CfP: Multiple Gender Cultures. Geschlecht als Analysekategorie aus der Perspektive von Vielfalt und Zusammenhalt (Event: 10/2012, Bochum); DL: 01.03.2012

Ad-hoc-Gruppe im Rahmen des 36. Kongresses der Deutschen Gesellschaft für Soziologie in Bochum, PD Dr.in Heidemarie Winkel, Universität Potsdam

Zeit: 01.-05.10.2012
Ort: Bochum, Universität Bochum
Deadline: 01.03.2012

Geschlecht ist seit den 1970er Jahren als Analysekategorie kritisch diskutiert und theoretisch weiterentwickelt worden. Gleichwohl ist sie nach wie vor eng auf die strukturellen und kulturellen Rahmenbedingungen westlich-moderner Gesellschaften bezogen, ob in ihrer Manifestation als individuelles Klassifikationsprinzip, der damit einhergehenden Zurechnung spezifischer Merkmale auf die Person oder im Zusammenhang der sex/gender-Unterscheidung, die die Alltagsordnung der Zweigeschlechtlichkeit auf sozial-theoretischer Ebene reifiziert (Wetterer/Gildemeister 1992). Insofern ist die Kategorie Geschlecht nicht nur eng mit westlicher Gesellschaftsgeschichte verwoben, sondern auch mit ihren Wissensformen und ihren epistemologischen Grundlagen.

Eingedenk der sozialen Situiertheit von Geschlecht im kulturellen Horizont der westlichen Moderne lädt die Ad-hoc-Gruppe dazu ein, das analytische Potential dieser Analysekategorie anhand unterschiedlicher empirischer Felder und Kontexte aus der Perspektive von Vielfalt und Zusammenhalt zu diskutieren, und die Konturen der Geschlechterkategorie auf diese Weise zu erweitern. Dies kann am Beispiel ausgewählter Zivilisationsräume und Länder geschehen, interkulturelle Sozialräume und den Wandel ethnisch-kultureller Gemeinschaften eingeschlossen, oder auch in vergleichender Perspektive, beispielsweise um Disparitäten auf regionaler Ebene, ob innerhalb Europas oder anderen Weltregionen, herauszuarbeiten. Im Hintergrund steht die weltweite Zunahme multipler Realitäten und der jeweils anderen Eigendynamiken folgende Wandel von Geschlechterverhältnissen in nicht-westlichen Gesellschaften. Diesbezüglich werden drei Annahmen zugrunde gelegt:

  1. Geschlechterverhältnisse stellen weltweit trotz gesellschaftlichen Wandels weiterhin ein tragendes Moment sozialen Zusammenhalts dar. Sie sorgen – nicht nur in der westlichen Moderne – dafür, dass sich das Spannungsverhältnis von Vielfalt und Zusammenhalt angesichts gegenwärtigen Wandels in Grenzen hält (vgl. u.a. den sogenannten arabischen Frühling, aber z.B. auch Osteuropa).

::::

» **BITTE BEARBEITEN**
A – Zähle aus dem Tagungsaufruf alle Zusammenhänge auf, in denen die Kategorie Geschlecht laut Text weiter eng auf westlich-moderne Gesellschaften bezogen bleibt.
B – Fasse den Tagungsaufruf in zwei Sätzen zusammen.
C – Schreibe den Tagungsaufruf nach der ersten der drei Annahmen weiter.
Die anschließenden Zeilen sind eigenständiges Material und gehören nicht zum Tagungsaufruf.

» **ROHDATEN**
::::

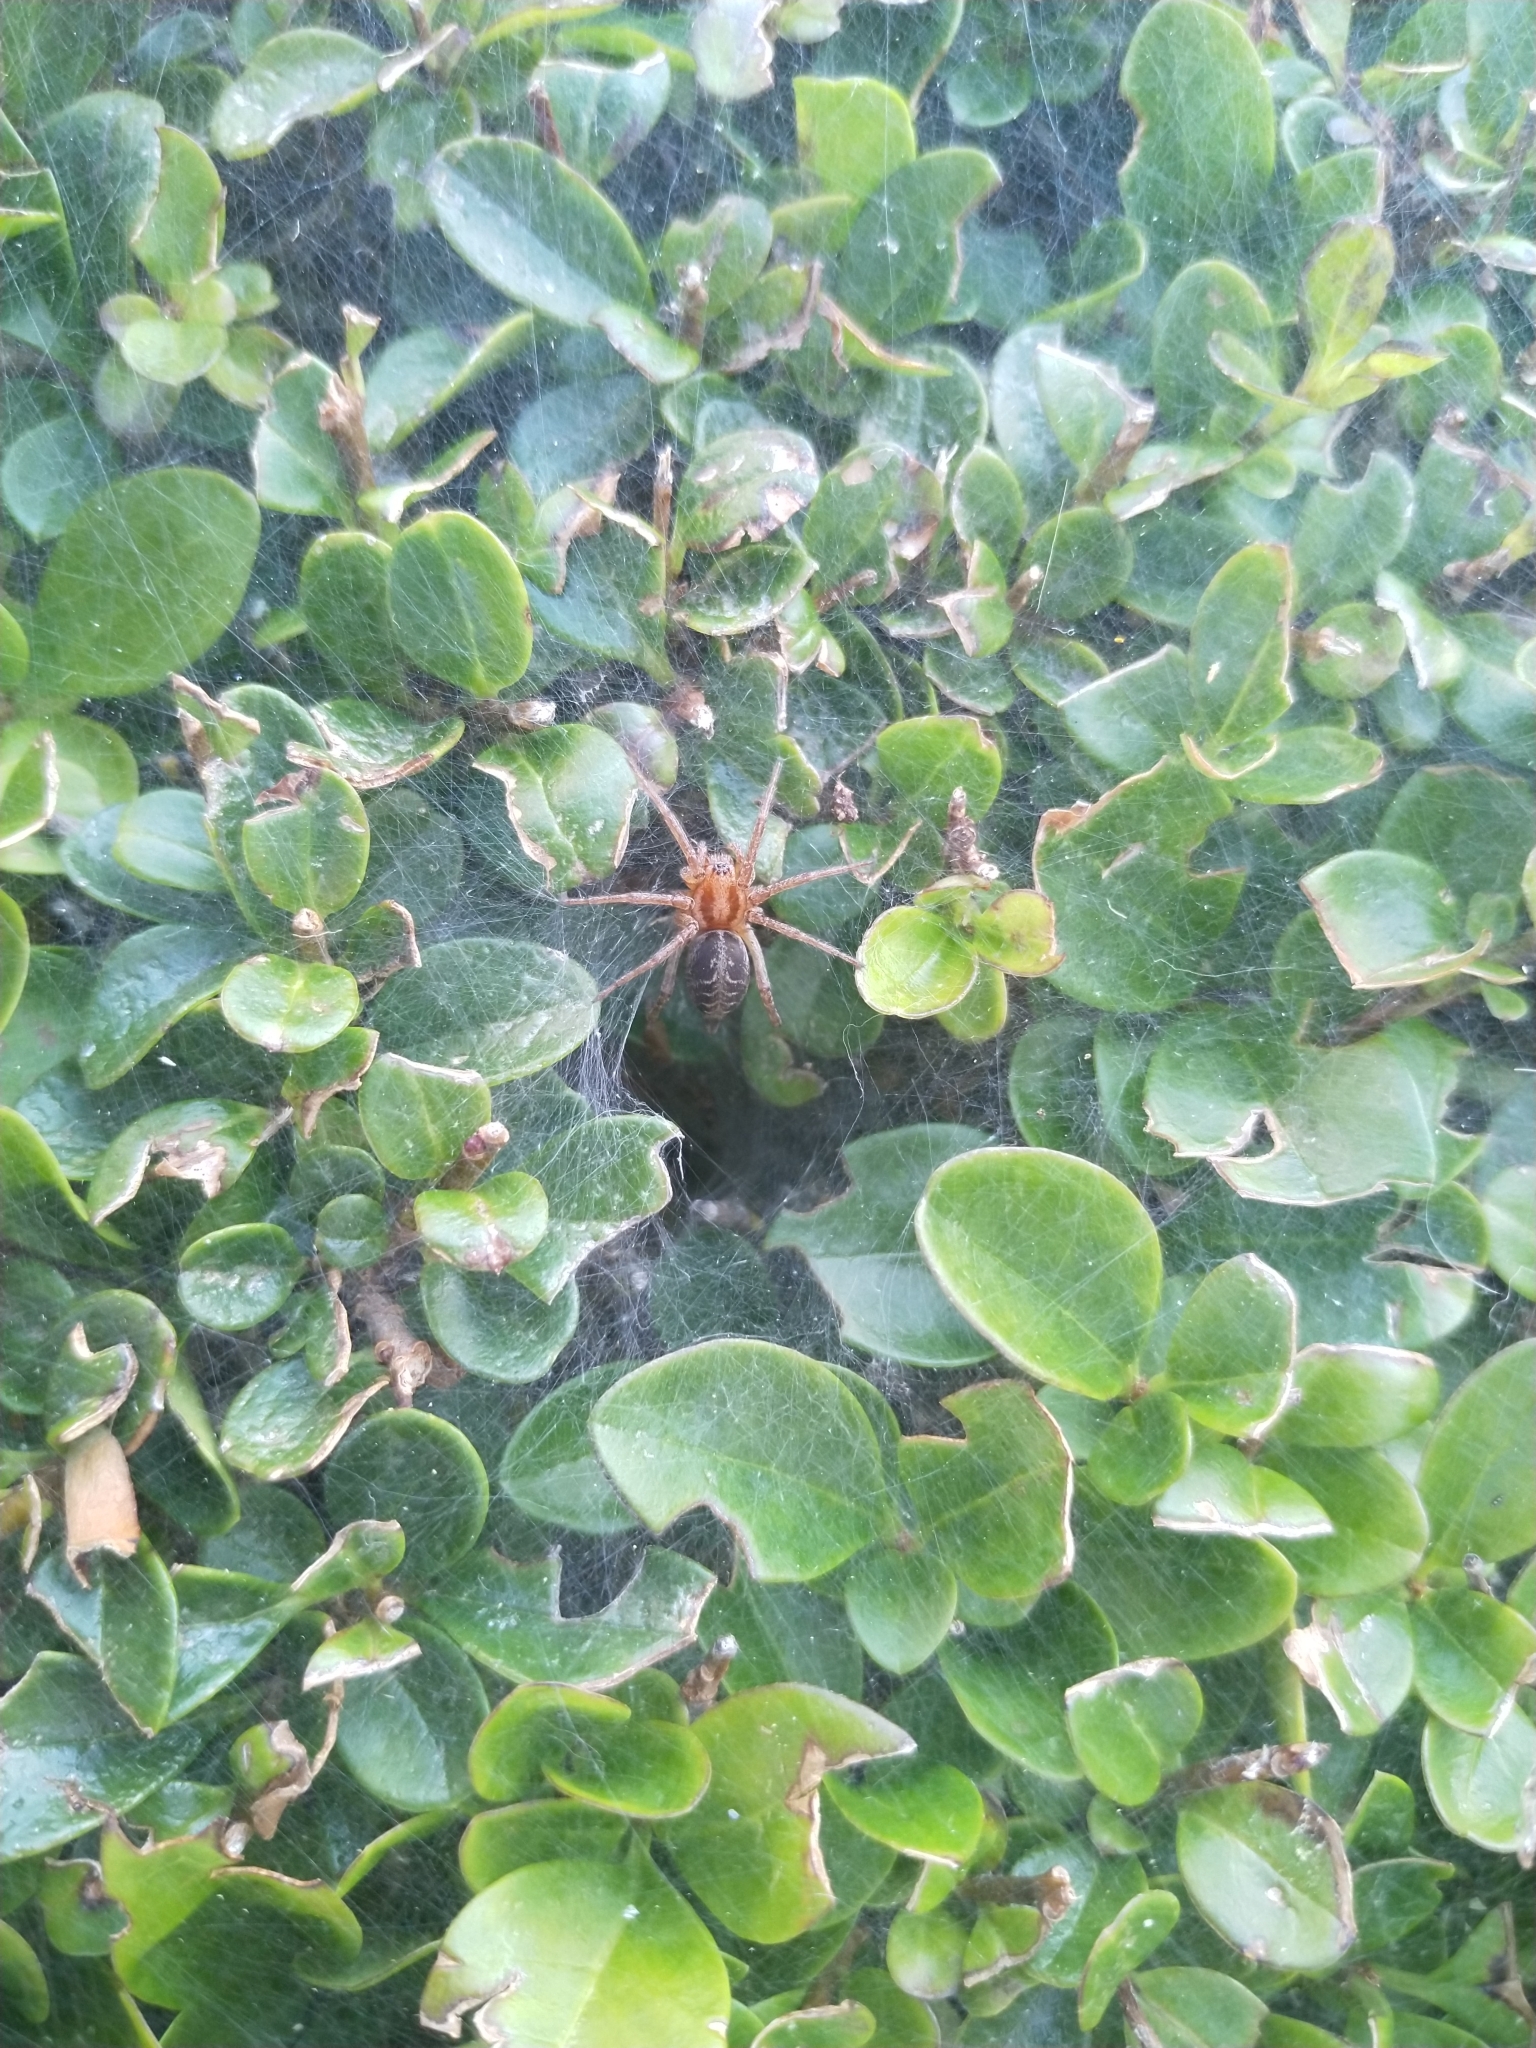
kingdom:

::::

» **ANTWORTEN JE AUFGABE**
A –
- als individuelles Klassifikationsprinzip
- in der damit einhergehenden Zurechnung spezifischer Merkmale auf die Person
- im Zusammenhang der sex/gender-Unterscheidung

B – Für eine Ad-hoc-Gruppe auf dem 36. Kongress der Deutschen Gesellschaft für Soziologie, der vom 1. bis 5. Oktober 2012 an der Universität Bochum stattfindet, werden Beiträge gesucht, Einsendeschluss ist der 1. März 2012. Da die Kategorie Geschlecht eng mit westlich-modernen Gesellschaften verwoben ist, soll sie anhand unterschiedlicher empirischer Felder und Kontexte aus der Sicht von Vielfalt und Zusammenhalt diskutiert und so erweitert werden.

C –
  2. Im Anschluss an Eisenstadts multiple modernities approach wird davon ausgegangen, dass sich Geschlechterverhältnisse in unterschiedlichen zivilisatorischen Kontexten und Gesellschaftsräumen auf vielfältige Weise begründen können. Das auf dem Dimorphismus aufbauende Axiom sexueller Differenz, der hieran knüpfende Geschlechtervertrag mit seiner spezifischen Form gesellschaftlicher Arbeitsteilung und der klassischen Dichotomie von privat und öffentlich, stellt nur eines von verschiedenen Konstitutionsprinzipien geschlechtlicher Vergesellschaftung dar, und zwar trotz Globalisierung, verschränkter Gesellschaftsgeschichten und der Existenz universalen Wissens.
  3. Eine Vielfalt kultureller Programmatiken begründet weltweit eine soziale Realität multipler Geschlechterkulturen (multiple gender cultures).

Zielsetzung der Ad-hoc-Gruppe: Der Fokus liegt auf der Konzeptualisierung von Geschlecht mit Mitteln soziologischer Theoriebildung vor dem Hintergrund der weltweiten Vielfalt sowie der innergesellschaftlichen Vervielfältigung von Geschlechterrealitäten, ob als Ergebnis endogen induzierten Wandels, interkultureller Austauschprozesse oder als Effekt von Verflechtungsgeschichten. Es wird vorgeschlagen, Geschlecht verstärkt als Konzept zu verstehen, das eine Vielfalt kultureller Programmatiken in sich birgt, die sich in Form multipler symbolischer Sinn- und Deutungshorizonte manifestieren. Die Ad-hoc-Gruppe will entsprechend dazu Gelegenheit geben, den Wandel von Geschlechterverhältnissen außerhalb des westlich-europäischen Gesellschaftsraums in einer Weise einzubeziehen, die für das Verständnis von Geschlechterverhältnissen in interkulturellen Konstellationen westlicher Gesellschaften fruchtbar gemacht werden kann.

Beiträge: Neben theoretischen Beiträgen zum Wandel von Strukturen, Praktiken und kulturellen Programmatiken aus geschlechtersoziologischer Perspektive will die Ad-hoc-Gruppe vor allem empirischen Untersuchungen zur inner- und interkulturell existierenden Vielfalt von Geschlechterverhältnissen ein Forum bieten. Dies kann aus unterschiedlichen Perspektiven heraus geschehen, etwa unter Bezugnahme auf rechtliche, politische, wissenschaftliche oder auch religiöse Rahmenbedingungen, oder auch in kulturvergleichender und/oder gesellschaftsgeschichtlicher Perspektive. Im Hintergrund steht das Interesse an den grund-legenden kulturellen Sinn- und Orientierungsmustern, die Geschlechterverhältnisse jeweils bündeln, ordnen und zu einer zentralen Dimension gesellschaftlichen Zusammenhalts machen.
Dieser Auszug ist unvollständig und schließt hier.